In order to be able to determine an open position that can be achieved by telescoping the core component out of the shell component, i.e., the pneumatic-spring cylinder out of the shell tube, a bolt element is provided on the core component, which bolt element is capable of engaging into one or several breaches of the shell component. This bolt element is spring-loaded radially outward and necessarily snaps into a breach of the shell component when the open position defined by the position of the breach and of the bolt element has been reached. In this situation, it is customary to attach the bolt element to the end region of the core component (i.e., of the pneumatic-spring cylinder) which is on its bottom side. As a rule, at least two breaches in the shell component are required in order to set the shell component in two positions with respect to the core component, in which case a first position corresponds to the relative position of the shell and core components in which the core component has moved completely into the shell component. The degree of opening of a body component achieved in this relative position of shell and core components corresponds to the opening necessarily produced by the push-out force of the pneumatic spring.
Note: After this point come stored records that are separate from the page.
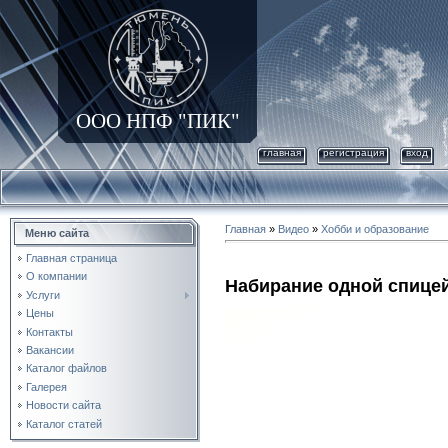
ООО НПФ "ПИК"
главная
регистрация
вход
Главная
»
Видео
»
Хобби и образование
Меню сайта
Главная страница
О компании
Набирание одной спице
Услуги
Цены
Контакты
Вакансии
Каталог файлов
Галерея
Новости сайта
Каталог статей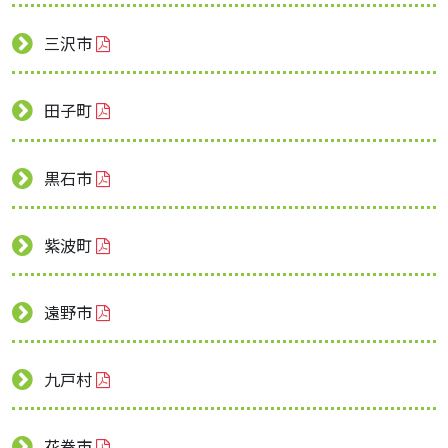
三沢市
田子町
黒石市
紫波町
遠野市
九戸村
花巻市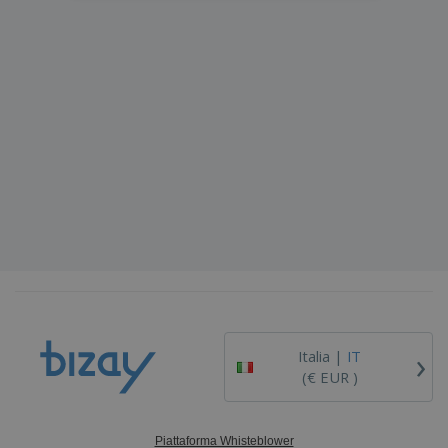
›
Italia |
IT
(€ EUR )
Piattaforma Whisteblower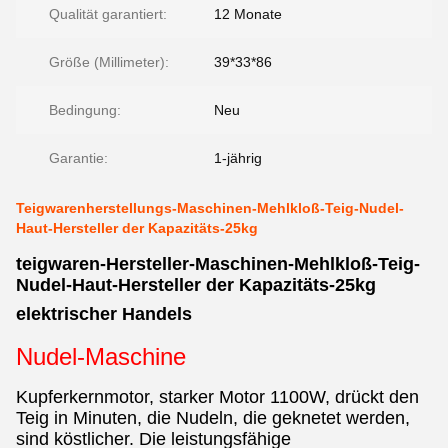
Qualität garantiert:
12 Monate
Größe (Millimeter):
39*33*86
Bedingung:
Neu
Garantie:
1-jährig
Teigwarenherstellungs-Maschinen-Mehlkloß-Teig-Nudel-
Haut-Hersteller der Kapazitäts-25kg
teigwaren-Hersteller-Maschinen-Mehlkloß-Teig-
Nudel-Haut-Hersteller der Kapazitäts-25kg
elektrischer Handels
Nudel-Maschine
Kupferkernmotor, starker Motor 1100W, drückt den
Teig in Minuten, die Nudeln, die geknetet werden,
sind köstlicher. Die leistungsfähige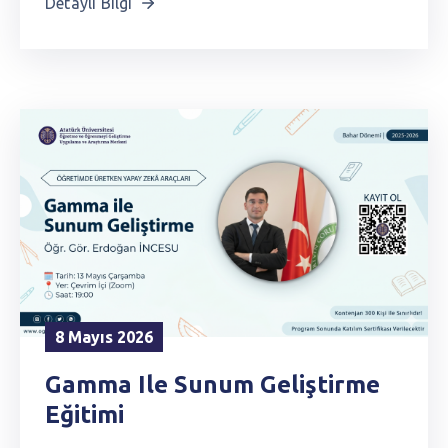
Detaylı Bilgi
8 Mayıs 2026
Gamma Ile Sunum Geliştirme
Eğitimi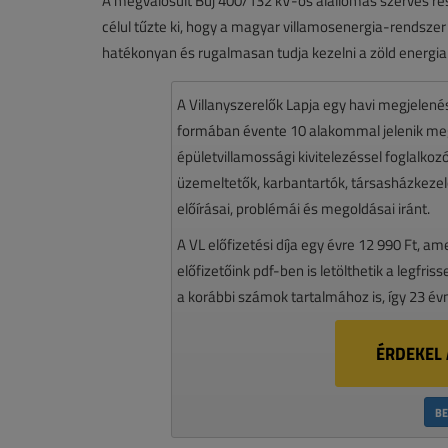
A megvalósult Buj 400/132 kV-os alállomás szerves rés
célul tűzte ki, hogy a magyar villamosenergia-rendszer ge
hatékonyan és rugalmasan tudja kezelni a zöld energia 
A Villanyszerelők Lapja egy havi megjelen
formában évente 10 alakommal jelenik meg.
épületvillamossági kivitelezéssel foglalko
üzemeltetők, karbantartók, társasházkezelő
előírásai, problémái és megoldásai iránt.
A VL előfizetési díja egy évre 12 990 Ft, a
előfizetőink pdf-ben is letölthetik a legfri
a korábbi számok tartalmához is, így 23 év
ÉRDEKEL 
BE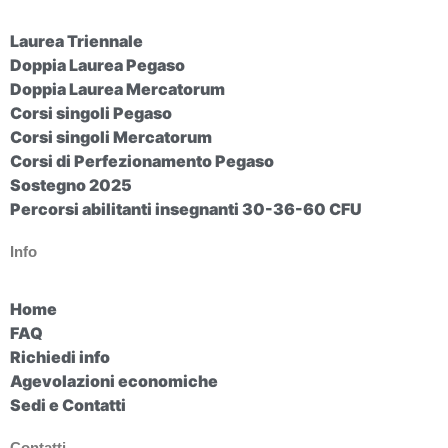
Laurea Triennale
Doppia Laurea Pegaso
Doppia Laurea Mercatorum
Corsi singoli Pegaso
Corsi singoli Mercatorum
Corsi di Perfezionamento Pegaso
Sostegno 2025
Percorsi abilitanti insegnanti 30-36-60 CFU
Info
Home
FAQ
Richiedi info
Agevolazioni economiche
Sedi e Contatti
Contatti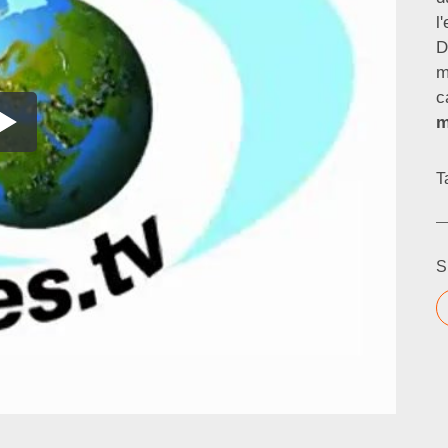
l
D
m
c
m
T
S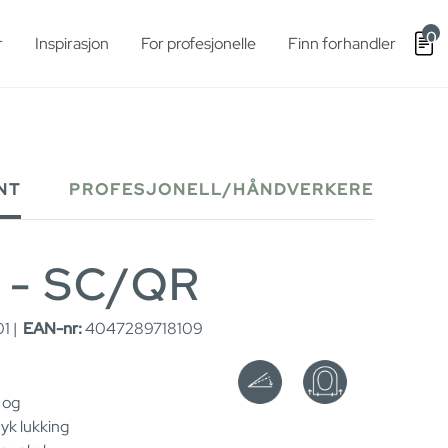
0
r
Inspirasjon
For profesjonelle
Finn forhandler
NT
PROFESJONELL/HÅNDVERKERE
e - SC/QR
1 |
EAN-nr:
4047289718109
n og
yk lukking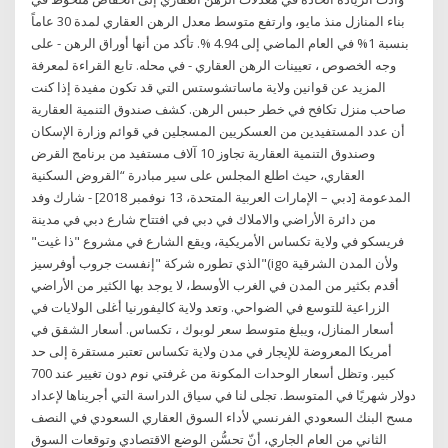
بناء المنازل منذ مايو، وارتفع متوسط معدل الرهن العقاري لمدة 30 عاماً
بنسبة 1% في العام الماضي إلى 4.94 %. تأكد من أنها أوراق الرهن - على
وجه الخصوص ، تعيينات الرهن العقاري - في محله. تابع القراءة لمعرفة
المزيد عن قوانين ولاية ماساتشوستس التي قد تكون مفيدة إذا كنت
صاحب منزل تكافح في خطر حبس الرهن. كشف صندوق التنمية العقارية
أن عدد المستفيدين من العسكريين المسجلين في قوائم وزارة الإسكان
وصندوق التنمية العقارية تجاوز 10 آلاف مستفيد من برنامج القرض
العقاري، حيث اطلع المجلس على سير مبادرة “القروض السكنية
المدعومة [دبي – الإمارات العربية المتحدة، 13 نوفمبر 2018] - شارك وفد
من دائرة الأراضي والاملاك في دبي في افتتاح شارع دبي في مدينة
فريسكو في ولاية تكساس الأمريكية، ويقع الشارع في مشروع "ذا غيت"
الذي تطوره شركة "إنفست جروب أوفرسيز"(igo ولأن المدن الشرقية
أقدم بكثير من المدن في الغرب الأوسط، لا يوجد بها الكثير من الأراضي
الزراعية للتوسع في الضواحي. وتعد ولاية كاليفورنيا أغلى الولايات في
أسعار المنازل، ويبلغ متوسط سعر لوبوك ، تكساس. أسعار الشقق في
أمريكا المعروضة للإيجار في مدن ولاية تكساس تعتبر مستقرة إلى حد
كبير. وتظل أسعار الوحدات المكونة من غرفتي نوم دون تغيير عند 700
دولار شهريًا في المتوسط. تجلى لنا في سياق الدراسة التي أجريناها لإعداد
مسح البنك السعودي الفرنسي لأداء السوق العقاري السعودي في النصف
الثاني من العام الجاري، أنّ تحسُّن الوضع الاقتصادي وتوقعات السوق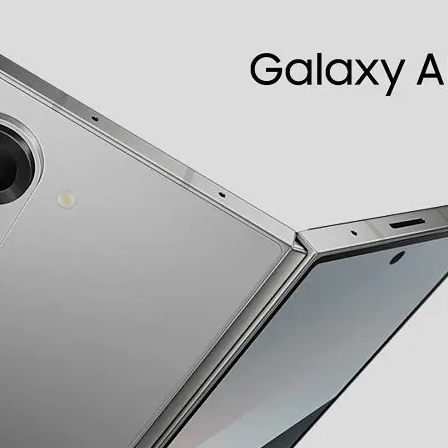
Octa Core
3,39
Processore Octa Core Qualcomm SM8650 -
Snapdragon 8 Gen3 for Galaxy (One Core 3.39
GHz + Triple Core 3.1 GHz + Dual Core 2.9 GHz +
Dual Core 2.2 GHz)
50
Fotocamera Posteriore: Tripla fotocamera con
FlashLED, Ottimizzazione intelligente,
Suggerimento scatti, Audio Zoom, Zoom ottico 3x,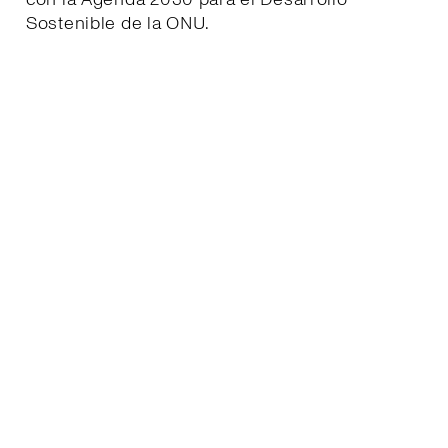
Sostenible de la ONU.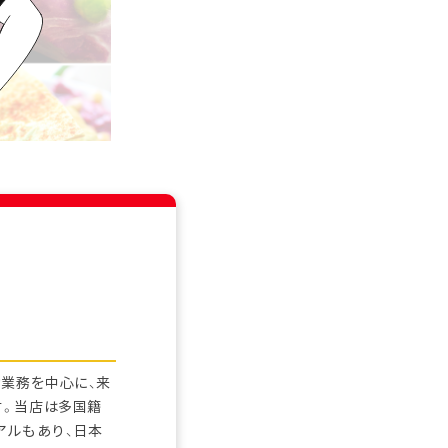
業務を中心に、来
す。当店は多国籍
アルもあり、日本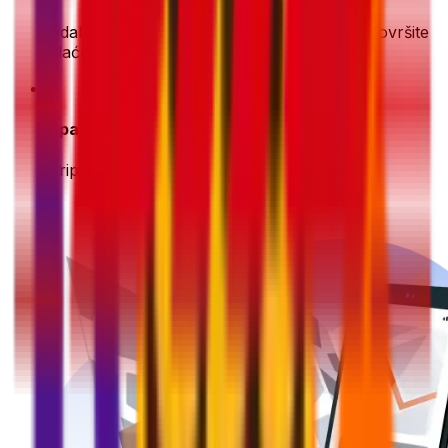
Odaberite željenu opciju dostave i sigurno dovršite
plaćanje
3
Spakirajte i pripremite
Pripremite svoju pošiljku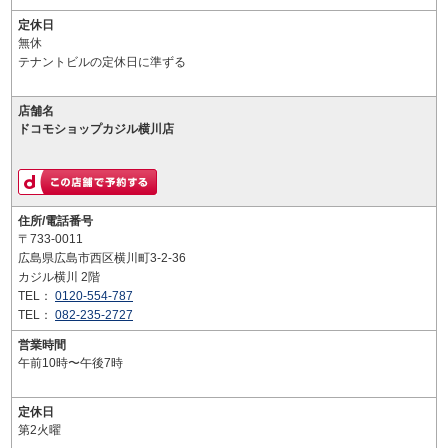
定休日
無休
テナントビルの定休日に準ずる
店舗名
ドコモショップカジル横川店
住所/電話番号
〒733-0011
広島県広島市西区横川町3-2-36
カジル横川 2階
TEL：
0120-554-787
TEL：
082-235-2727
営業時間
午前10時〜午後7時
定休日
第2火曜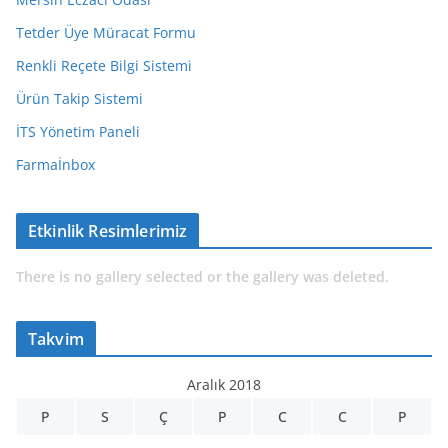
Tetder Üye Müracat Formu
Renkli Reçete Bilgi Sistemi
Ürün Takip Sistemi
İTS Yönetim Paneli
Farmaİnbox
Etkinlik Resimlerimiz
There is no gallery selected or the gallery was deleted.
Takvim
Aralık 2018
P
S
Ç
P
C
C
P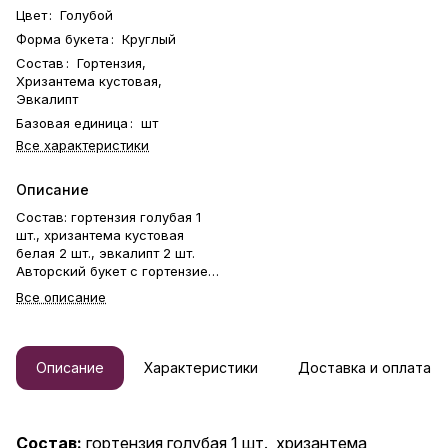
Цвет
:
Голубой
Форма букета
:
Круглый
Состав
:
Гортензия,
Хризантема кустовая,
Эвкалипт
Базовая единица
:
шт
Все характеристики
Описание
Состав: гортензия голубая 1
шт., хризантема кустовая
белая 2 шт., эвкалипт 2 шт.
Авторский букет с гортензией
— это оригинальный и
Все описание
стильный подарок, созданный
для особых моментов! ✨
Подарите эксклюзивную
композицию с гортензией и
Описание
Характеристики
Доставка и оплата
другими цветами — это всегда
гарантия восхищения.
Гармоничное сочетание
свежей гортензии превращает
Состав:
гортензия голубая 1 шт., хризантема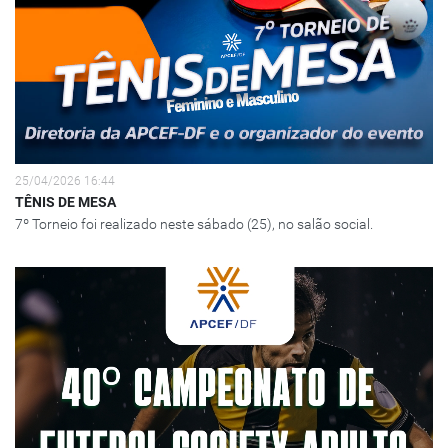
25/04/2026 16:44
TÊNIS DE MESA
7º Torneio foi realizado neste sábado (25), no salão social.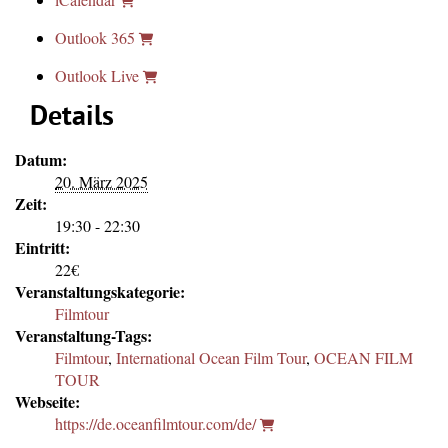
Outlook 365
Outlook Live
Details
Datum:
20. März 2025
Zeit:
19:30 - 22:30
Eintritt:
22€
Veranstaltungskategorie:
Filmtour
Veranstaltung-Tags:
Filmtour
,
International Ocean Film Tour
,
OCEAN FILM
TOUR
Webseite:
https://de.oceanfilmtour.com/de/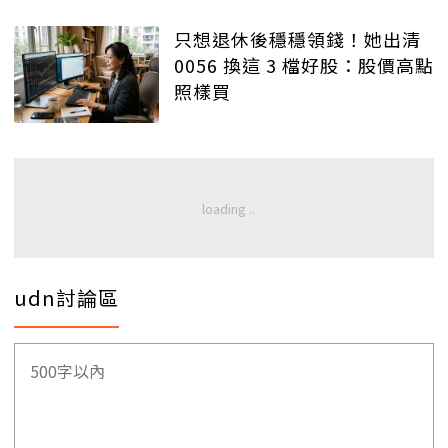
只想退休後穩穩領錢！她出清
0056 換這 3 檔好股：股價高點
照樣買
udn討論區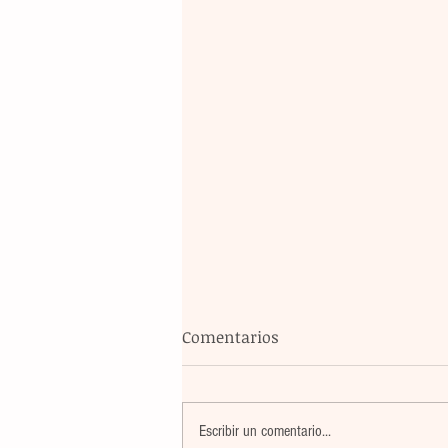
Comentarios
Escribir un comentario...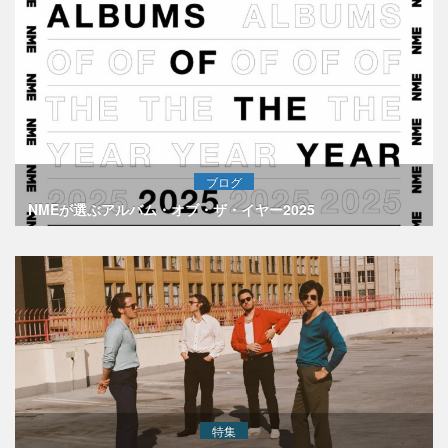
ブログ
NMEが選ぶアルバム・オブ・ザ・イヤー2025
特集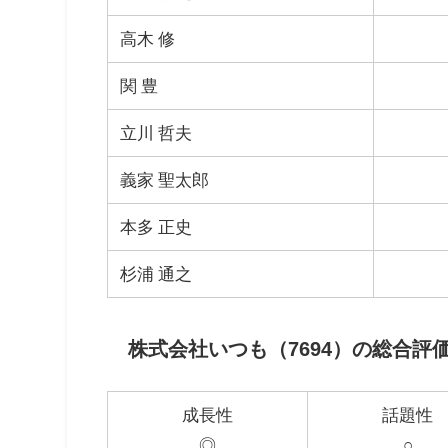
高木 修
関 豊
立川 哲夫
義家 聖太郎
本多 正史
杉浦 通之
株式会社いつも（7694）の総合評
成長性
話題性
◎
○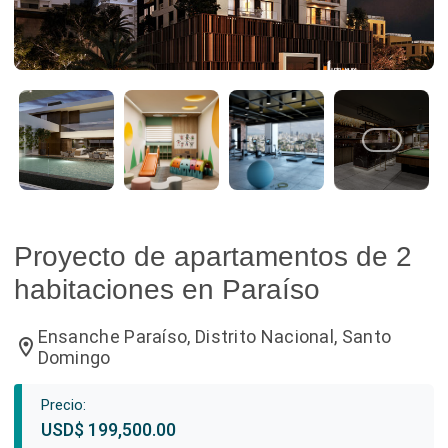
Proyecto de apartamentos de 2
habitaciones en Paraíso
Ensanche Paraíso, Distrito Nacional, Santo
location_on
Domingo
Precio:
USD$ 199,500.00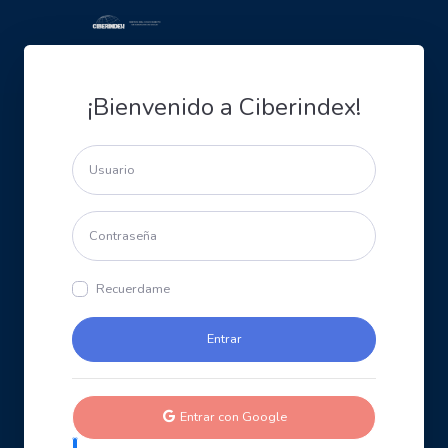
¡Bienvenido a Ciberindex!
Recuerdame
Entrar con Google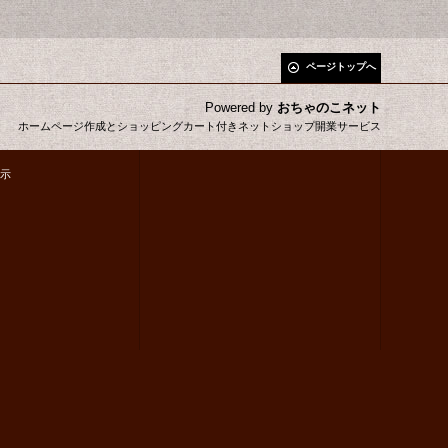
ページトップへ
Powered by
おちゃのこネット
ホームページ作成とショッピングカート付きネットショップ開業サービス
示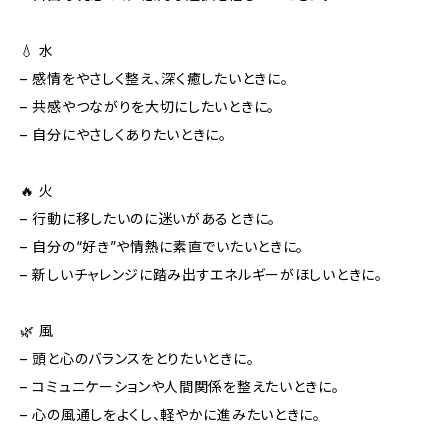
💧 水
– 感情をやさしく整え、深く癒したいときに。
– 共感やつながりを大切にしたいときに。
– 自分にやさしくありたいときに。
🔥 火
– 行動に移したいのに迷いがあるときに。
– 自分の“好き”や情熱に素直でいたいときに。
– 新しいチャレンジに踏み出すエネルギーがほしいときに。
🌿 風
– 頭と心のバランスをとりたいときに。
– コミュニケーションや人間関係を整えたいときに。
– 心の風通しをよくし、軽やかに進みたいときに。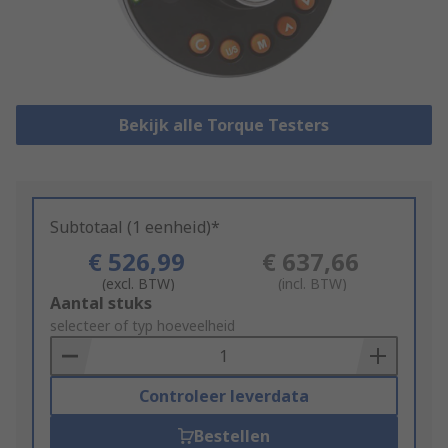
Bekijk alle Torque Testers
Subtotaal (1 eenheid)*
€ 526,99
€ 637,66
(excl. BTW)
(incl. BTW)
Add
Aantal stuks
to
selecteer of typ hoeveelheid
Basket
Controleer leverdata
Bestellen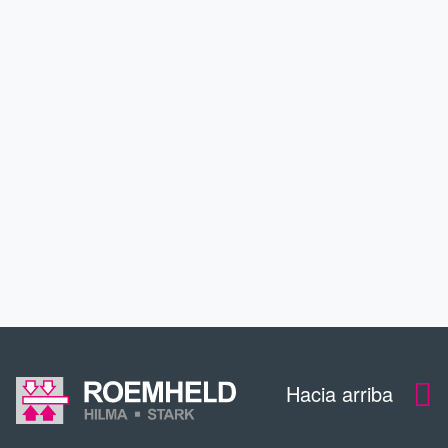
APLICACIONES
SERVICIO
CONTACTO
DESCARGAS
Hacia arriba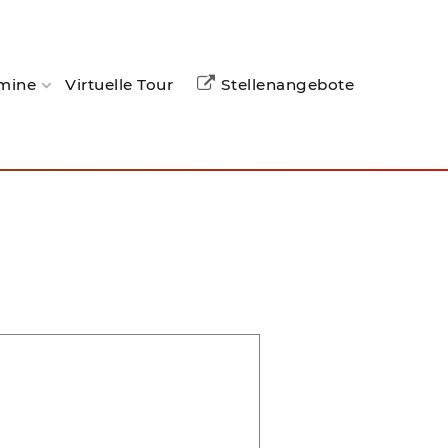
mine
Virtuelle Tour
Stellenangebote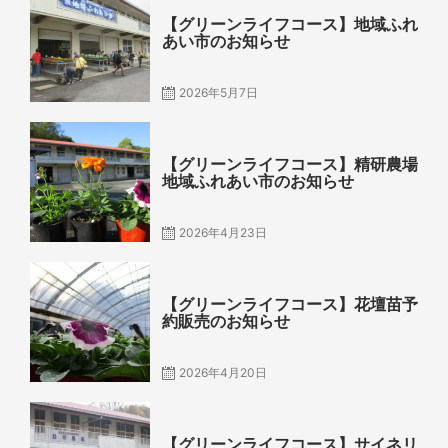
on
【グリーンライフコース】地域ふれ
あい市のお知らせ
2026年5月7日
Posted
on
【グリーンライフコース】精研農場
地域ふれあい市のお知らせ
2026年4月23日
Posted
on
【グリーンライフコース】花壇苗予
約販売のお知らせ
2026年4月20日
Posted
on
【グリーンライフコース】サイネリ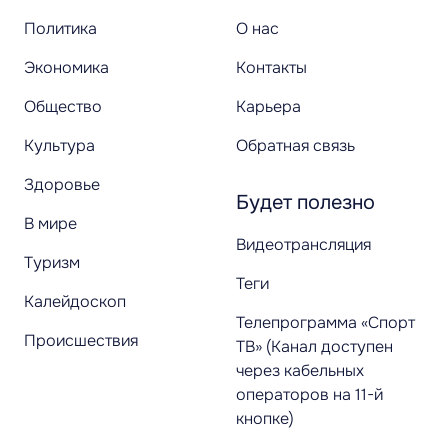
Политика
О нас
Экономика
Контакты
Общество
Карьера
Культура
Обратная связь
Здоровье
Будет полезно
В мире
Видеотрансляция
Туризм
Теги
Калейдоскоп
Телепрограмма «Спорт
Происшествия
ТВ» (Канал доступен
через кабельных
операторов на 11-й
кнопке)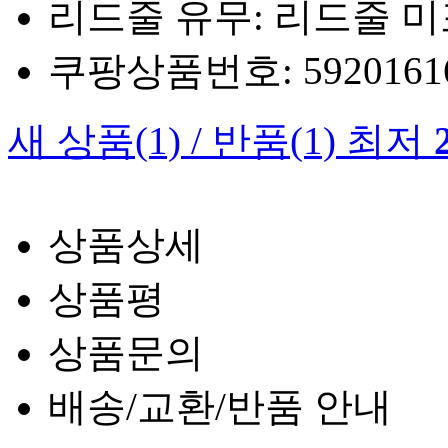
리드줄 유무: 리드줄 
쿠팡상품번호: 5920161660
새 상품
(1)
/
반품
(1)
최저
상품상세
상품평
상품문의
배송/교환/반품 안내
However, since one of the connecting elements for linking with the vehicle frame or the movable automotive-body component now no longer is rigidly attached to the core component, but rather to the shell component that is shiftable on the core component, even in the above-mentioned position a bolting of the shell component with respect to the core component is required, since otherwise there would exist the risk, e.g., in the case of a gust of wind on the automotive-body component in its normal open position, that the automotive-body component could be lifted without restriction, the core component being telescoped out of the shell component and, as a result, striking some other portion of the vehicle structure and causing damage therein, or the telescopic guidance between the shell component and the core component being lost and the automotive-body component thereupon dropping back into its closed position, with attendant risk of bodily injury.
A further bolting is required for the shell component's and the core component's length-setting as used in the automotive-body component's open state for special situations.
Accordingly, it is known from the above-referenced German and European patent documents to bolt the shell component with respect to the core component, for one thing in the fully telescoped-in position, and for another to also bolt in a partly telescoped-out position, in which there still remains a sufficient length of guidance between the core component and the shell component.